Once Energy Department scientists pledge to quit problematic foreign talent programs, it would be up to counterintelligence officials to determine whether the scientists continue to present a security risk, said Mr. Brouillette. Disclosure of participation also wouldn’t necessarily prevent a possible prosecution of the scientist later on, he said. At the same time, lying could also lead to charges.
In February 2018, a Chinese-American oceanographer pleaded guilty in federal court to illegally accepting a salary from a Chinese talent program while he was employed by the National Oceanic and Atmospheric Administration.

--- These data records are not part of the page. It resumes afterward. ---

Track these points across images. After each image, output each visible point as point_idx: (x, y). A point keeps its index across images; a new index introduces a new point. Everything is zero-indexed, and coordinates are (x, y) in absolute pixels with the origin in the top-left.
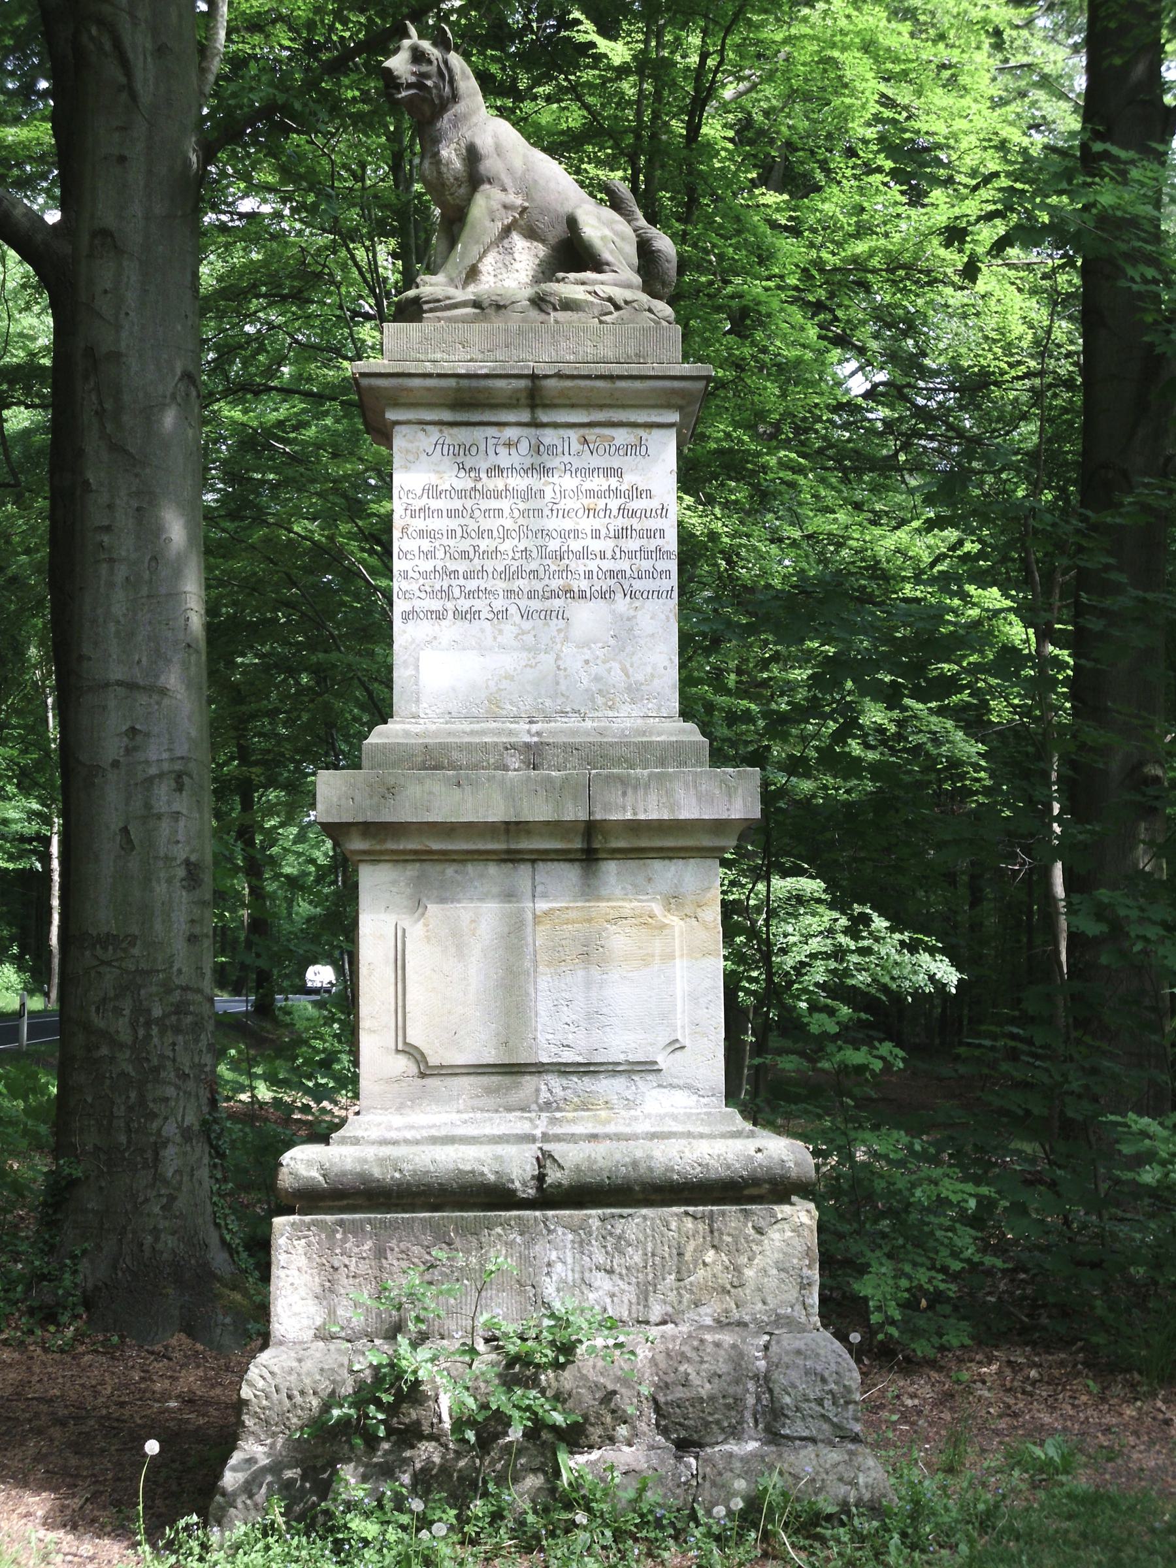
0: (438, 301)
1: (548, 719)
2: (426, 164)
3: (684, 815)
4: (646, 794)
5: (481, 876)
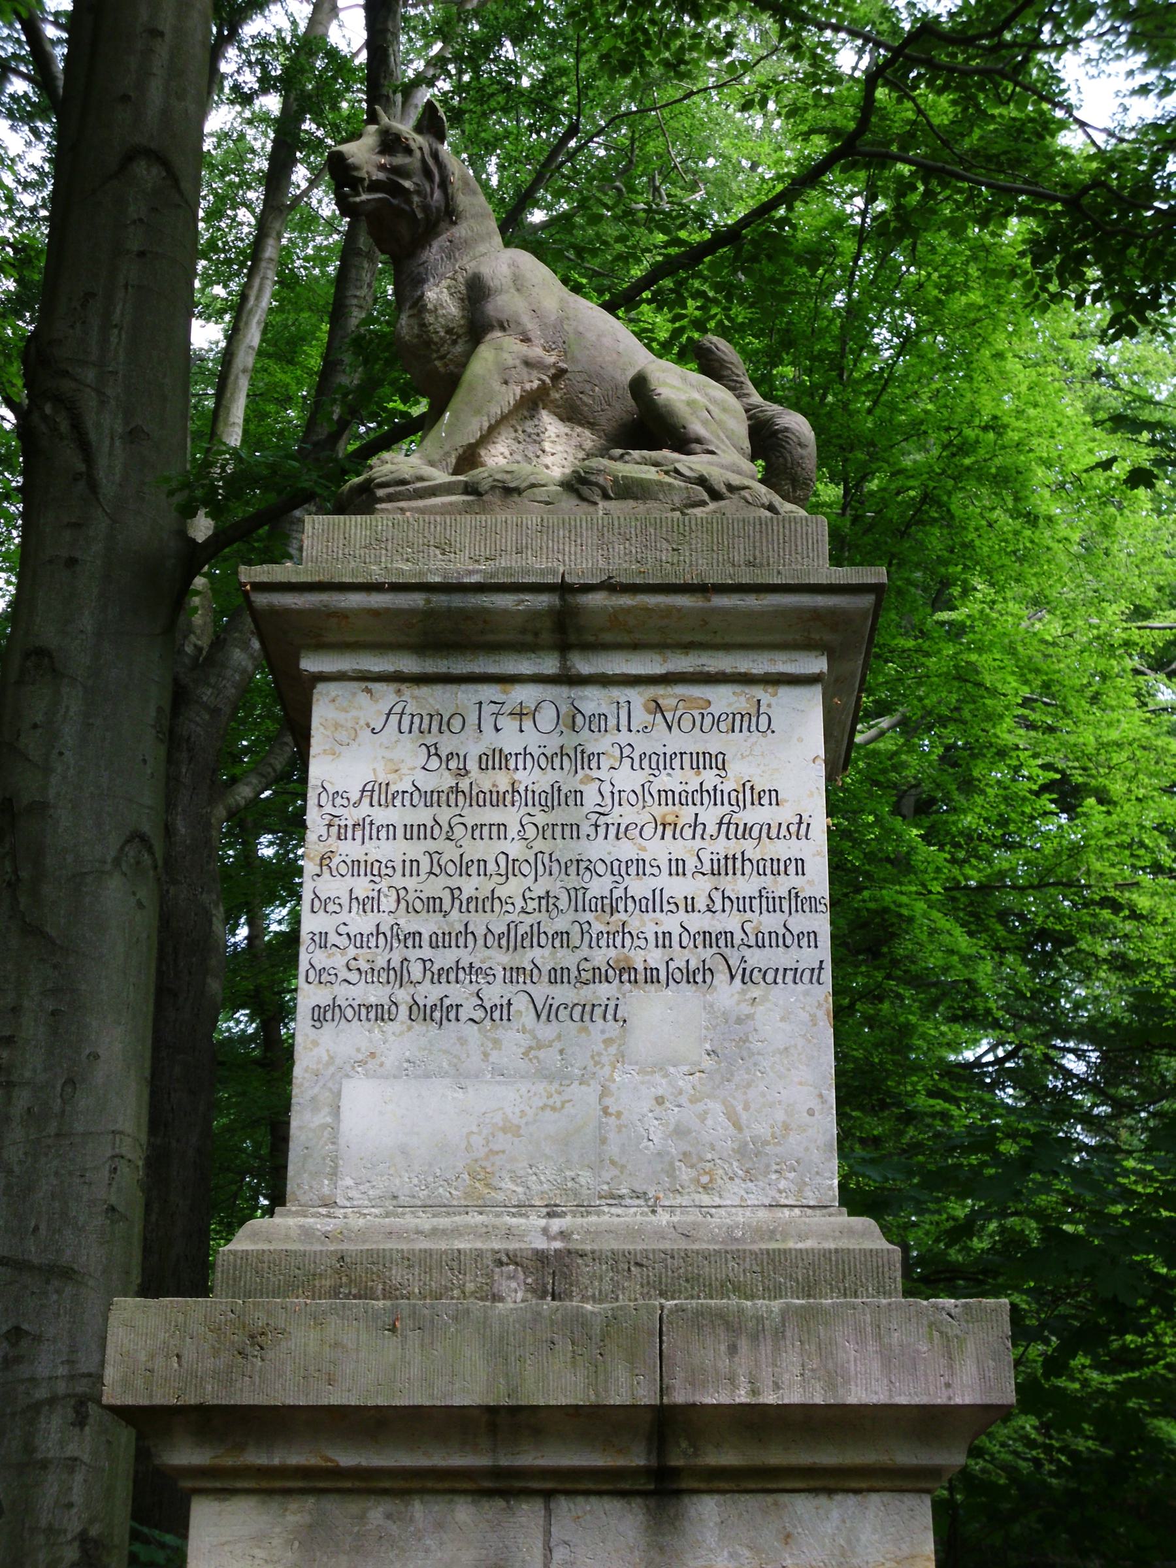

Last month, a former Energy Department scientist at the Los Alamos National Laboratory, which does nuclear-weapons research, was indicted on a charge of making false statements about his alleged involvement with a Chinese talent-recruitment program. The scientist, who is Indian-American, has pleaded not guilty.
Advocacy groups are warning against a witch hunt against scientists of Chinese descent. In a letter to Mr. Trump dated June 4, the Committee of Concerned Scientists—a nonprofit group that advocates for scientific freedom—alleged that the U.S. government was waging a “campaign of intimidation of ethnic Chinese scientists” and called for it to “make a public statement assuring them that they will be treated as equal valuable members of the American society.”
Mr. Brouillette said that concerns about racial profiling were political and that the department’s policy was a common-sense approach to protecting U.S.-funded research. He said that all employees, regardless of ethnicity or national origin, would be required to disclose any connections to foreign governments. He also said that, in consultation with lab directors, the department had decided to tailor the policy to apply only to talent-recruitment programs targeting research and that it wouldn’t affect cooperative programs or MOUs with friendly countries.